◆ REQUIRED TASKS:
1 > Copy the stretch of the QUIC discussion from "A big reason" through "option worth testing.".
2 > Identify every line of the records that contains the string "진행되어야", with case counting.

Yes I know why netops want to block QUIC but that just shows the tension between the folks who want to build new functionality and the folks who are in charge of enterprise security. I get it, I've held SRE-like roles in the past myself. When you're in charge of security and maintenance, you have no positive incentive to allow innovation. New functionality gives you nothing. You never get called into a meeting and congratulated for new functionality you help unlock. You only get called in if something goes wrong, and so you have every incentive to monitor, lock down, and steer traffic as best as you can so things don't go wrong on your watch.

IMO it's a structural problem that blocks a lot of innovation. The same thing happens when a popular open source project that's author led switches to an external maintainer. When the incentives to block innovation are stronger than the incentives to allow it, you get ossification.

Wrapping everything in UDP breaks the same tools but it's more obnoxious for everyone involved.
> Other transport layer protocol rollouts have been stymied by ossification such as MPTCP

AFAIU, Apple has flexed their muscle to improve MPTCP support on networks. I've never seen numbers, though, regarding success and usage rates. Google has published alot of data for QUIC. It would be nice to be able compare QUIC and MPTCP. (Maybe the data is out there?) I wouldn't presume MPTCP is less well supported by networks than QUIC. For one thing, it mostly looks like vanilla TCP to routers, including wrt NAT. And while I'd assume SCTP is definitely more problematic, it might not be as bad as we think, at least relative to QUIC and MPTCP.

I suspect the real thing holding back MPTCP is kernel support. QUIC is, for now, handled purely in user land, whereas MPTCP requires kernel support if you don't want to break application process security models (i.e. grant raw socket access). Mature MPTCP support in the Linux kernel has only been around for a few years, and I don't know if Windows even supports it, yet.

It would be nice to generate some sort of report card here. Maybe I should try.
Every home user is behind a NAT. While you can send any protocol between datacenter servers, IPv4 home users are stuck with TCP or UDP.
Hole punching is perhaps why UDP is de facto?
WebRTC runs SCTP over DTLS over UDP.
That's not the reason, SCTP over UDP was already standardized
I am now genuinely wondering

Maybe its me being stupid but why don't we use quic always instead of tcp?

I think it has to do with something that I read that tcp can do upto 1000 connections simultaneously no worries and they won't interfere with each other's bandwidth / impact each other , but udp does make it possible for one service being very high to impact other.

There was this latest test by anton putra with udp vs tcp and the difference was IIRC negligible. Someone said that he should probably use udp in kernel mode to essentially get insane performance I amnot sure

> Maybe its me being stupid but why don't we use quic always instead of tcp?

A big reason is because QUIC is a lot younger than TCP and it will take a while for all the use cases of TCP to decide (if they are actively maintained and looking at possible upgrades) if QUIC is a good option worth testing.

◆ RECORDS FOR PROCESSING:
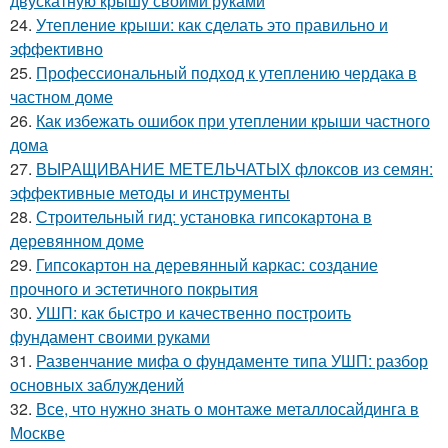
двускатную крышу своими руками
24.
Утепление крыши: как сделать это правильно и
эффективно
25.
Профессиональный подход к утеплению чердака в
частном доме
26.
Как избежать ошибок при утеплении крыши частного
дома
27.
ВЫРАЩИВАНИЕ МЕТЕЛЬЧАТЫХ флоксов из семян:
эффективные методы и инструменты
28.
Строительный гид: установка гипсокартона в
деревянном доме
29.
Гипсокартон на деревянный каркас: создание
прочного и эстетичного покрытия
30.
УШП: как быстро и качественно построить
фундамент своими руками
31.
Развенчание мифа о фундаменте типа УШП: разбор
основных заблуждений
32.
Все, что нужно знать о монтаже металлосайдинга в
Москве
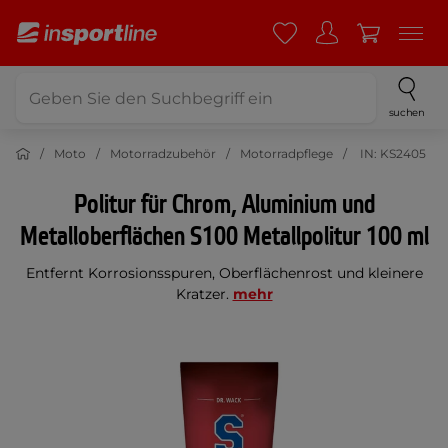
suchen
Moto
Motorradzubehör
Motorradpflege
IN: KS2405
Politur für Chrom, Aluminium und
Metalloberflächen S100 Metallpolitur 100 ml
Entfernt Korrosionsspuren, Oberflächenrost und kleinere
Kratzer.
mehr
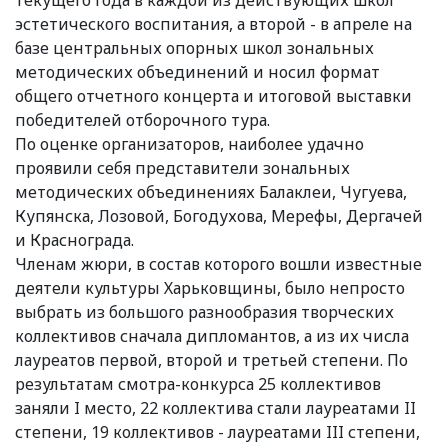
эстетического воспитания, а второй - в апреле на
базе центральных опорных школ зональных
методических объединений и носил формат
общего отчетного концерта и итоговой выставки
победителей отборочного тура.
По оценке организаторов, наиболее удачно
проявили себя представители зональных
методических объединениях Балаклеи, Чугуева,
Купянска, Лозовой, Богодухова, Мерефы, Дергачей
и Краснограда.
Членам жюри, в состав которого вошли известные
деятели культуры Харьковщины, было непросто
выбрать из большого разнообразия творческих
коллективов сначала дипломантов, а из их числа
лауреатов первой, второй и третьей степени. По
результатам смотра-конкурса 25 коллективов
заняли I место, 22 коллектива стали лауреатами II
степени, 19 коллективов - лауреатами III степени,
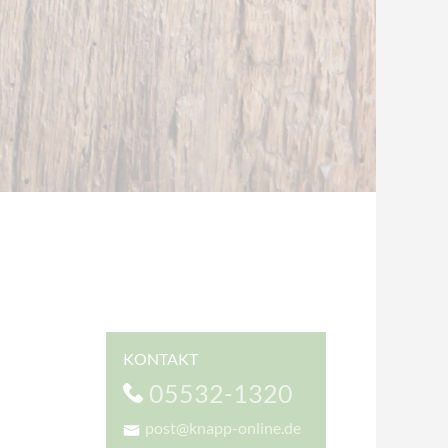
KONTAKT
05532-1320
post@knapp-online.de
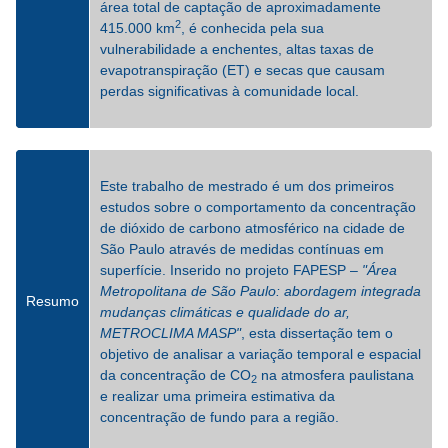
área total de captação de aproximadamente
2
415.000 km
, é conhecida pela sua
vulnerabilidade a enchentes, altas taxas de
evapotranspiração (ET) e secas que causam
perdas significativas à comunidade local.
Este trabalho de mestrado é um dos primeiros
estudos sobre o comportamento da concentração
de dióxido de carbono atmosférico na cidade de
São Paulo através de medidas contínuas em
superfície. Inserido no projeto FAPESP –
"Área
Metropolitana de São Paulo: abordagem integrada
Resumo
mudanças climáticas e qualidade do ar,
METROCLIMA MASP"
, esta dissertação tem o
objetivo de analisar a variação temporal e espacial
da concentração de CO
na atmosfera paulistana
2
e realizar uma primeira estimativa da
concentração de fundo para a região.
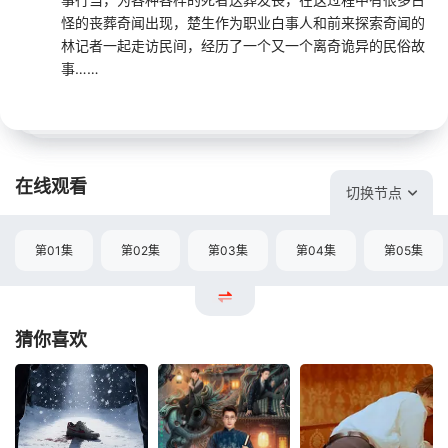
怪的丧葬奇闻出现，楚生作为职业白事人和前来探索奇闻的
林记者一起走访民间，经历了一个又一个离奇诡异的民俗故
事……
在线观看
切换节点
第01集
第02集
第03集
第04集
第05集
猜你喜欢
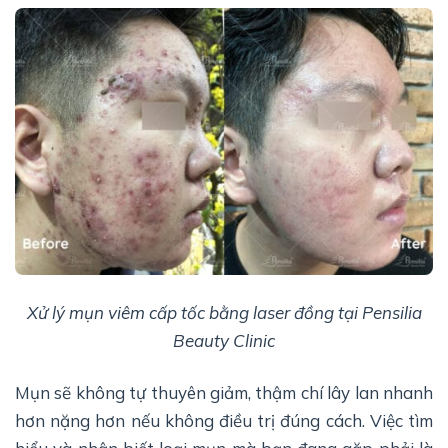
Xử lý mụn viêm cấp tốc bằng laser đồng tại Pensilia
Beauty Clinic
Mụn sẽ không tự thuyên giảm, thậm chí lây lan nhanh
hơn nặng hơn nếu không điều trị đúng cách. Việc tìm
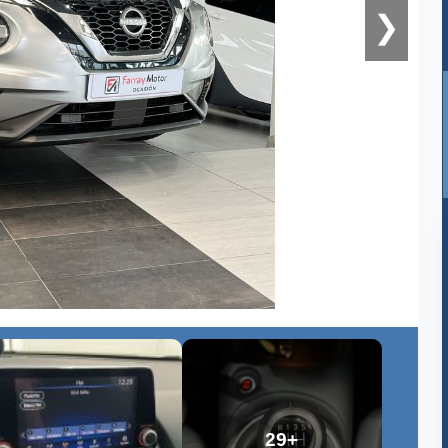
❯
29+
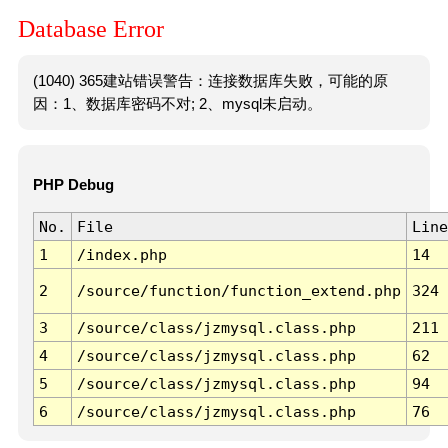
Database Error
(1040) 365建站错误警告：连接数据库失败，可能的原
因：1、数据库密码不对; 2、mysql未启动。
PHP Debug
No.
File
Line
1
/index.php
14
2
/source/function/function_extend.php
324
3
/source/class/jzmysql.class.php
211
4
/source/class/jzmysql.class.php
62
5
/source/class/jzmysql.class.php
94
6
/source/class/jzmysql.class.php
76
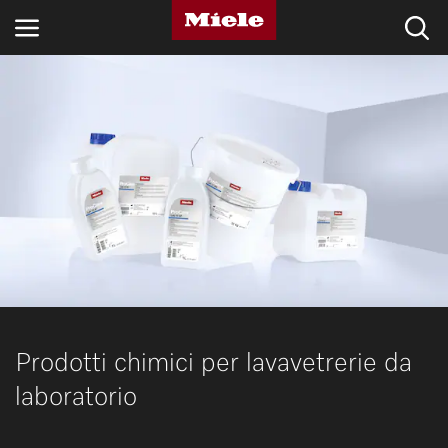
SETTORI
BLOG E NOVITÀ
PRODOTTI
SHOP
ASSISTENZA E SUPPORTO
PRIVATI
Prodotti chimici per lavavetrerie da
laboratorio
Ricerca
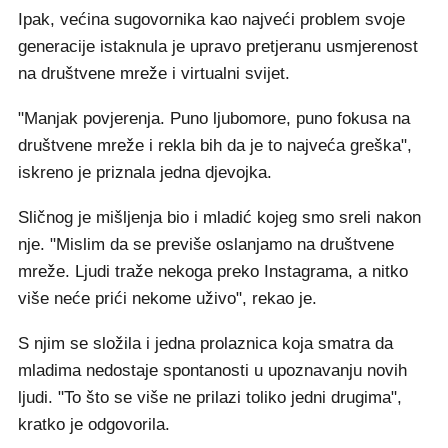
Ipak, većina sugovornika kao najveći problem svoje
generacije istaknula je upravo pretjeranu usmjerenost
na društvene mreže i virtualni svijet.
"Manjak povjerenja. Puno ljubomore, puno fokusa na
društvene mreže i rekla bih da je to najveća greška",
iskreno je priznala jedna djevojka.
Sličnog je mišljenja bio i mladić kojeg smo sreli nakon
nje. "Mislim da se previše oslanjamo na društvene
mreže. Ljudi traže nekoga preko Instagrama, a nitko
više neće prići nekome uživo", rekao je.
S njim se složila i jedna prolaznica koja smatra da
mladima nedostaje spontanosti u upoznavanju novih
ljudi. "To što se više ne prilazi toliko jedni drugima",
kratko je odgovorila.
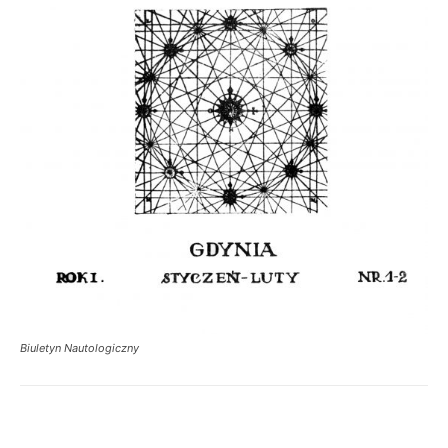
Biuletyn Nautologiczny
...
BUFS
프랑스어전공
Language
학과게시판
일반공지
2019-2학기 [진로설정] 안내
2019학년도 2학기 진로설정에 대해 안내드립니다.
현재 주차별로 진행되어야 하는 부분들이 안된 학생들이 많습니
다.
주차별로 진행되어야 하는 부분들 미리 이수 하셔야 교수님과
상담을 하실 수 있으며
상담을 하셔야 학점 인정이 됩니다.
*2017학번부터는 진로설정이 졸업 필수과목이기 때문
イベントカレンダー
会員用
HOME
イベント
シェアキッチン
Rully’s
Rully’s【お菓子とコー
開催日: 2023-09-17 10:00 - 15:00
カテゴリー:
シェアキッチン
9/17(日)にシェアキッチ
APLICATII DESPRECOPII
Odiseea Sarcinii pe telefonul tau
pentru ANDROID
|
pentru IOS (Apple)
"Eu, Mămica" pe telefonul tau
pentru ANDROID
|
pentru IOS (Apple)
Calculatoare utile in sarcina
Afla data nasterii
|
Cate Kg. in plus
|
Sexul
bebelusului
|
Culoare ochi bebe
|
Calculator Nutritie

◆ ANSWERS TO THE EXERCISE:
1 >
A big reason is because QUIC is a lot younger than TCP and it will take a while for all the use cases of TCP to decide (if they are actively maintained and looking at possible upgrades) if QUIC is a good option worth testing.

2 >
현재 주차별로 진행되어야 하는 부분들이 안된 학생들이 많습니
주차별로 진행되어야 하는 부분들 미리 이수 하셔야 교수님과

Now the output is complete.